Selected passage:
# # # # #

Regardless of the algorithm that was used, mining model content is presented in a standard structure. You can browse the structure in the Microsoft Generic Content Tree Viewer, provided in SQL Server Data Tools (SSDT), and then switch to one of the custom viewers to see how the information is interpreted and displayed graphically for each model type. You can also create queries against the mining model content by using any client that supports the MINING_MODEL_CONTENT schema rowset. For more information, see Data Mining Query Tasks and How-tos.
This section describes the basic structure of the content provided for all kinds of mining models. It describes the node types that are common to all mining model content, and provides guidance on how to interpret the information.
The content of each model is presented as a series of nodes. A node is an object within a mining model that contains metadata and information about a portion of the model. Nodes are arranged in a hierarchy. The exact arrangement of nodes in the hierarchy, and the meaning of the hierarchy, depends on the algorithm that you used. For example, if you create a decision trees model, the model can contain multiple trees, all connected to the model root; if you create a neural network model, the model may contain one or more networks, plus a statistics node.
The first node in each model is called the root node, or the model parent node. Every model has a root node (NODE_TYPE = 1). The root node typically contains some metadata about the model, and the number of child nodes, but little additional information about the patterns discovered by the model.
Depending on which algorithm you used to create the model, the root node has a varying number of child nodes. Child nodes have different meanings and contain different content, depending on the algorithm and the depth and complexity of the data.
In a mining model, a node is a general-purpose container that stores a piece of information about all or part of the model. The structure of each node is always the same, and contains the columns defined by the data mining schema rowset. For more information, see DMSCHEMA_MINING_MODEL_CONTENT Rowset.
Each node includes metadata about the node, including an identifier that is unique within each model, the ID of the parent node, and the number of child nodes that the node has. The metadata identifies the model to which the node belongs, and the database catalog where that particular model is stored. Additional content provided in the node differs depending on the type of algorithm you used to create the model, and might include the following:
Count of cases in the training data that supports a particular predicted value.
Statistics, such as mean, standard deviation, or variance.
Coefficients and formulas.
Definition of rules and lateral pointers.
XML fragments that describe a portion of the model.
The following table lists the different types of nodes that are output in data mining models. Because each algorithm processes information differently, each model generates only a few specific kinds of nodes. If you change the algorithm, the type of nodes may change. Also, if you reprocess the model, the content of each node may change.
If you use a different data mining service than the ones provided in SQL Server 2016 Analysis Services (SSAS), or if you create your own plug-in algorithms, additional custom node types may be available.
Metadata and root content node. Applies to all model types.
Root node of a classification tree. Applies to decision tree models.
Interior split node in a tree. Applies to decision tree models.
Terminal node of a tree. Applies to decision tree models.
Cluster detected by the algorithm. Applies to clustering models and sequence clustering models.
Unknown node type.
Itemset detected by the algorithm. Applies to association models or sequence clustering models.

# # # # #

To-do list:
1. Decide whether each statement agrees with the passage on mining model content. Answer yes or no, and quote the words from the passage that settle it.
(a) Every mining model has a root node.
(b) The root node holds detailed information about the patterns the model discovered.
(c) Reprocessing a model leaves the content of each node unchanged.
2. Answer these questions from the passage on mining model content:
(a) Which tool provides the Microsoft Generic Content Tree Viewer?
(b) In the example given, what may a neural network model contain?
(c) Which model types does the node for a cluster detected by the algorithm apply to?
3. Return the stretch of the passage on mining model content from "If you use a" through "in a tree. Applies to decision tree models.", copied word for word.

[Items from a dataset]
# # # # #

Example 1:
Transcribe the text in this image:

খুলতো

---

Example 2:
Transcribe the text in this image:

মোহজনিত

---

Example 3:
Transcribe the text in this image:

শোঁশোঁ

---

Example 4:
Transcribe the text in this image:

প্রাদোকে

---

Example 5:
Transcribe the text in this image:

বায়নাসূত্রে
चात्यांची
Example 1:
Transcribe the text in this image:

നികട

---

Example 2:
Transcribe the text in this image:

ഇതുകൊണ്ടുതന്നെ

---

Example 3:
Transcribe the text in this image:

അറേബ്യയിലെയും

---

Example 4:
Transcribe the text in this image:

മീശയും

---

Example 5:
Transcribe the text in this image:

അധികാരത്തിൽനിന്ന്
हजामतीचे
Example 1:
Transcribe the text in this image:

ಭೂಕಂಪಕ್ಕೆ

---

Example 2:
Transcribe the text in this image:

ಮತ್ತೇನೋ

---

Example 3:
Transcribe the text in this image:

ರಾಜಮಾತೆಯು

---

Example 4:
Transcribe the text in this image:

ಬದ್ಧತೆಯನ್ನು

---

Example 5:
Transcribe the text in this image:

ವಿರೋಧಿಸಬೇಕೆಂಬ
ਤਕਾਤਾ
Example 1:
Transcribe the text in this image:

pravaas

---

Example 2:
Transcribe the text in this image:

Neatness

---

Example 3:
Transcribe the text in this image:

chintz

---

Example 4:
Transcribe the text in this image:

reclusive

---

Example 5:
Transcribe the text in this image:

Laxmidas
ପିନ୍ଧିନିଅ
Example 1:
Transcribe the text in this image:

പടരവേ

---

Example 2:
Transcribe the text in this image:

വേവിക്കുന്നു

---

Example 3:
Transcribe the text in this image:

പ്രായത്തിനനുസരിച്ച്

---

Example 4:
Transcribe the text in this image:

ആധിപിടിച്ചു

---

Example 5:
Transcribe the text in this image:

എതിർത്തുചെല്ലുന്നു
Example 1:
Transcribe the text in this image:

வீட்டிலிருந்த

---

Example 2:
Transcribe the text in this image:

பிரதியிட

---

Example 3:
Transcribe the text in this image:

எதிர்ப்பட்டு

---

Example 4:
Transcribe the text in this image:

# # # # #

Final answers:
1.
(a) Yes: "Every model has a root node (NODE_TYPE = 1)."
(b) No: "but little additional information about the patterns discovered by the model."
(c) No: "Also, if you reprocess the model, the content of each node may change."

2.
(a) SQL Server Data Tools (SSDT)
(b) One or more networks, plus a statistics node
(c) Clustering models and sequence clustering models

3.
If you use a different data mining service than the ones provided in SQL Server 2016 Analysis Services (SSAS), or if you create your own plug-in algorithms, additional custom node types may be available.
Metadata and root content node. Applies to all model types.
Root node of a classification tree. Applies to decision tree models.
Interior split node in a tree. Applies to decision tree models.